▸ Tasks
**A)** Reproduce word for word the stretch of the text on mapping baseball stadiums in Epi Info, beginning at the words "Here’s the map" and stopping after "it; not bad!".
**B)** Carry on the text on mapping baseball stadiums in Epi Info, picking up right after its final sentence.

▸ Text extract

[start]

I’ve taken the Addresses of the stadiums throughout both leagues, and using Latitudes and Longitudes from Geonames (http://download.geonames.org/export/zip/), I came up with a spreadsheet that looks like this:
When I open Epi Info, this is the screen:
Clicking on “Create Maps” brings up a Bing Map of the world; you can use it just as you would Google Earth, zooming in and out etc. You can also switch from Satellite to basic Street maps, depending on what you want to see.
To add our data to the map, click Add Data Layer and then Case Cluster (remember, this is intended for public health so “Case Cluster” is the logical label for it).
You’ll navigate to your file, and then once you click Open, you’ll get a screen like this one:
Using the drop boxes, select the columns that contain the Lat and Long fields, and then change the colour and apply any filters you want.
Here’s the map of the Baseball Stadiums, in just a few easy steps. The numbers in the circles indicate how many dots are in the vicinity; zoom in to see them split apart.
To show you how close I was able to get, here’s the home of the Toronto Blue Jays, with the dot to the left of it; not bad!

[end]

▸ Raw data

[start]

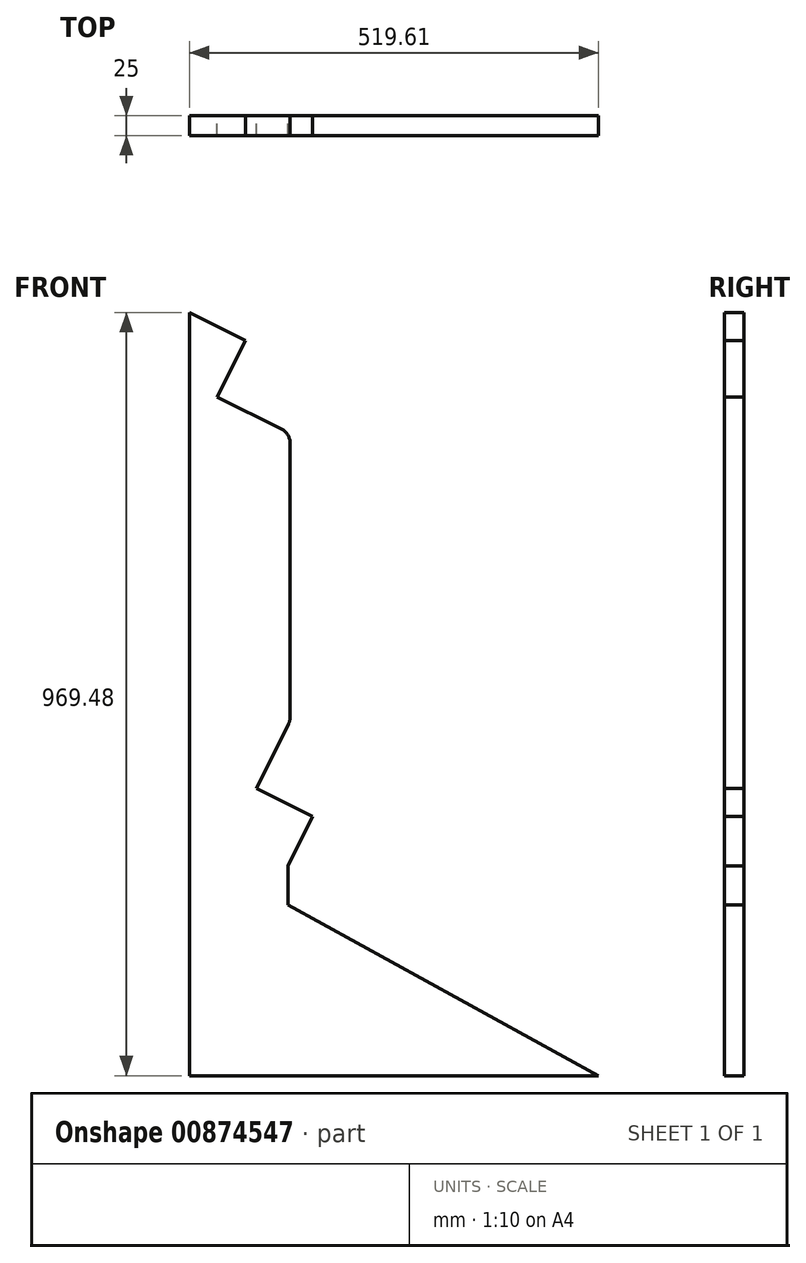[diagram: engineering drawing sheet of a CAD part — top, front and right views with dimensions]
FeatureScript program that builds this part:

[end]

▸ Results by task
**A)**
Here’s the map of the Baseball Stadiums, in just a few easy steps. The numbers in the circles indicate how many dots are in the vicinity; zoom in to see them split apart.
To show you how close I was able to get, here’s the home of the Toronto Blue Jays, with the dot to the left of it; not bad!

**B)**
OK so this is all cool, but I want to take it to the next level – I want to see where the American League stadiums are compared to the National League ones. Going back to my spreadsheet, I simply create two tabs in the same workbook – one “AL” and one “NL”, with the data split accordingly. Going through the same steps as above, but selecting blue for the National League in the same screen I pick the Lat / Long, I get this map (zoomed in for emphasis):
I hope that this has given you a taste of what I’m aiming to accomplish, and that at some point you’ll need to map some data and be able to get it finished with minimal frustration!
Until next time, the aim of my blog is nicely summarized by this quote: “In baseball you have terrific data and you can be a lot more creative with it.” (Nate Silver, taken from http://www.brainyquote.com/quotes/keywords/data.html).